I knock her hand away. “Ow! That hurt.”

“Good,” she says. “It was supposed to hurt.”

I brush my arm off and sit up. Looking out the window, I realize it’s not even light outside. “What time is it?”

“Ten. In the evening.” She tosses a gray hoodie at me. “Here, put this on. I gotta run an errand, and you’re comin’ with me.”

“I’ll stay here.”

“No. People die, Vic,” she says as if it’s something I didn’t know. “Hell, I’ve seen too many friends die right in front of my eyes. You never get over it, but you have to move on.”

“I don’t want to move on. I like it right here, on your couch.”

“You gonna lie on that couch forever?”

“Yeah.”

“Just remember that we live on borrowed time, cuz,” Isa says. “We’re all gonna die at some point. Might as well live like a motherfuckin’ beast and say ‘fuck you’ to death. Well, that’s what Paco used to say, anyways.”

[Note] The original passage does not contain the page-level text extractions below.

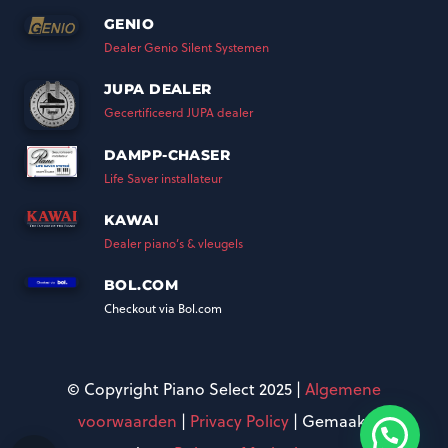
GENIO
Dealer Genio Silent Systemen
JUPA DEALER
Gecertificeerd JUPA dealer
DAMPP-CHASER
Life Saver installateur
KAWAI
Dealer piano’s & vleugels
BOL.COM
Checkout via Bol.com
© Copyright Piano Select 2025 |
Algemene
voorwaarden
|
Privacy Policy
| Gemaakt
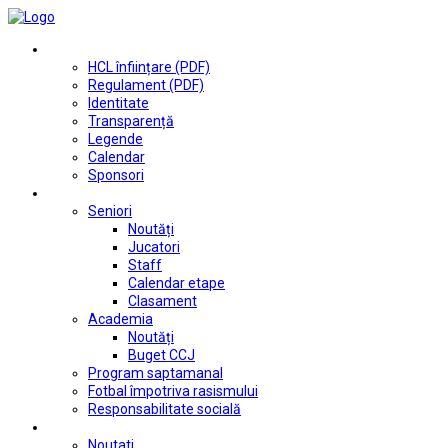
Club
HCL înființare (PDF)
Regulament (PDF)
Identitate
Transparență
Legende
Calendar
Sponsori
Fotbal
Seniori
Noutăți
Jucatori
Staff
Calendar etape
Clasament
Academia
Noutăți
Buget CCJ
Program saptamanal
Fotbal împotriva rasismului
Responsabilitate socială
Tenis de masă
Noutati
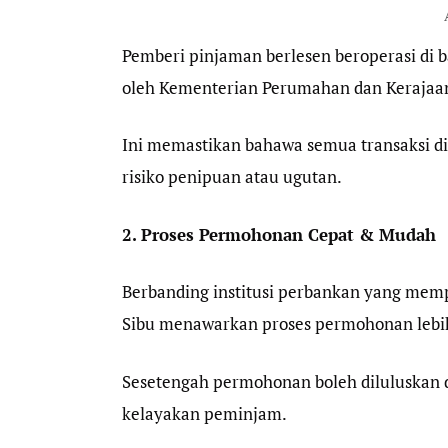
Pemberi pinjaman berlesen beroperasi di
oleh Kementerian Perumahan dan Kerajaa
Ini memastikan bahawa semua transaksi di
risiko penipuan atau ugutan.
2. Proses Permohonan Cepat & Mudah
Berbanding institusi perbankan yang mempu
Sibu menawarkan proses permohonan lebih 
Sesetengah permohonan boleh diluluskan 
kelayakan peminjam.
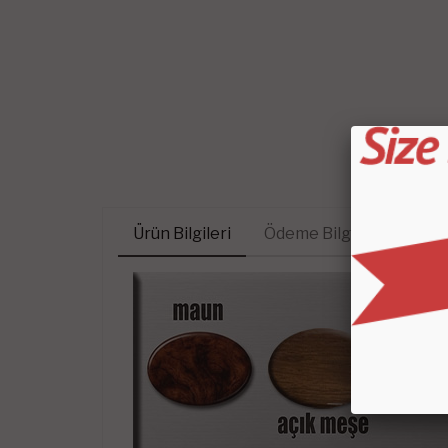
Ürün Bilgileri
Ödeme Bilgileri
Müte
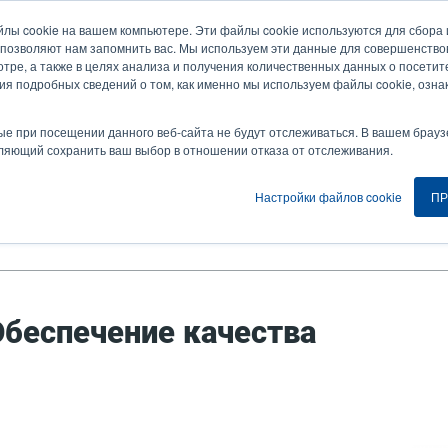
йлы cookie на вашем компьютере. Эти файлы cookie используются для сбор
Новости и события
Компания
Вой
User
U
 позволяют нам запомнить вас. Мы используем эти данные для совершенств
тре, а также в целях анализа и получения количественных данных о посетите
account
A
ия подробных сведений о том, как именно мы используем файлы cookie, озна
ия
Услуга
Поддержка и загрузки
Партнеры
menu
ые при посещении данного веб-сайта не будут отслеживаться. В вашем брауз
оляющий сохранить ваш выбор в отношении отказа от отслеживания.
Настройки файлов cookie
ПР
ивно-правовое соответствие
Обеспечение качества
Обеспечение качества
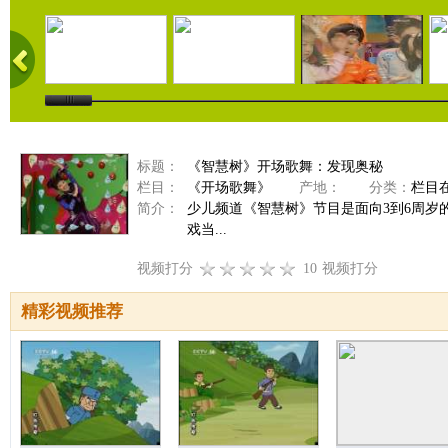
标题：
《智慧树》开场歌舞：发现奥秘
栏目：
《开场歌舞》
产地：
分类：
栏目
简介：
少儿频道《智慧树》节目是面向3到6周
戏当...
视频打分
10
视频打分
精彩视频推荐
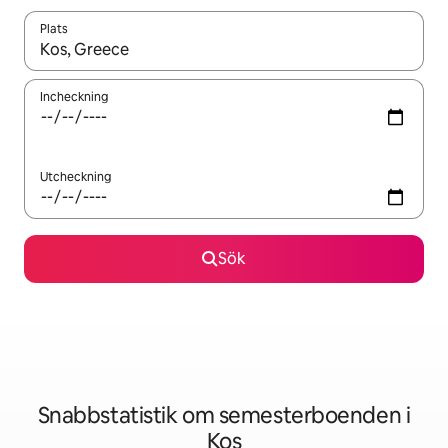
Plats
När resultaten är tillgängliga kan du navigera med upp- och ned
Incheckning
Utcheckning
Sök
Snabbstatistik om semesterboenden i
Kos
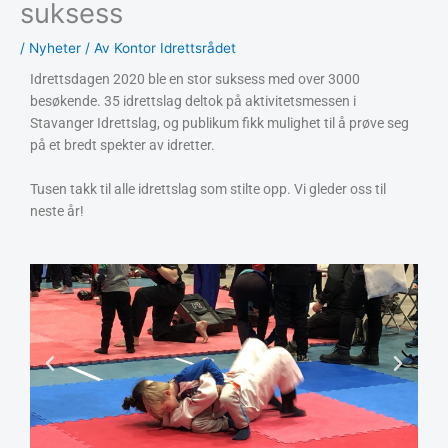
suksess
/
Nyheter
/ Av
Kontor Idrettsrådet
Idrettsdagen 2020 ble en stor suksess med over 3000
besøkende. 35 idrettslag deltok på aktivitetsmessen i
Stavanger Idrettslag, og publikum fikk mulighet til å prøve seg
på et bredt spekter av idretter.
Tusen takk til alle idrettslag som stilte opp. Vi gleder oss til
neste år!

“I’m not afraid to die,” I tell her.

But the truth is, I’m fucking terrified because I killed my best friend. I’m surprised the cops aren’t looking for me, wanting to lock me up forever. I deserve it. I mean, I wanted his life, his girl, his skills, and intelligence—everyone wanted to be associated with Trey Matthews.

Most students at Fremont High have been warned away from me by their parents. Nobody wants to be associated with me.

“I’ll figure it out.”

“Really, Vic? Because you’ve been sittin’ on your ass for the past week, completely useless to me. Hell, Monika’s been askin’ about you every time she comes to work.”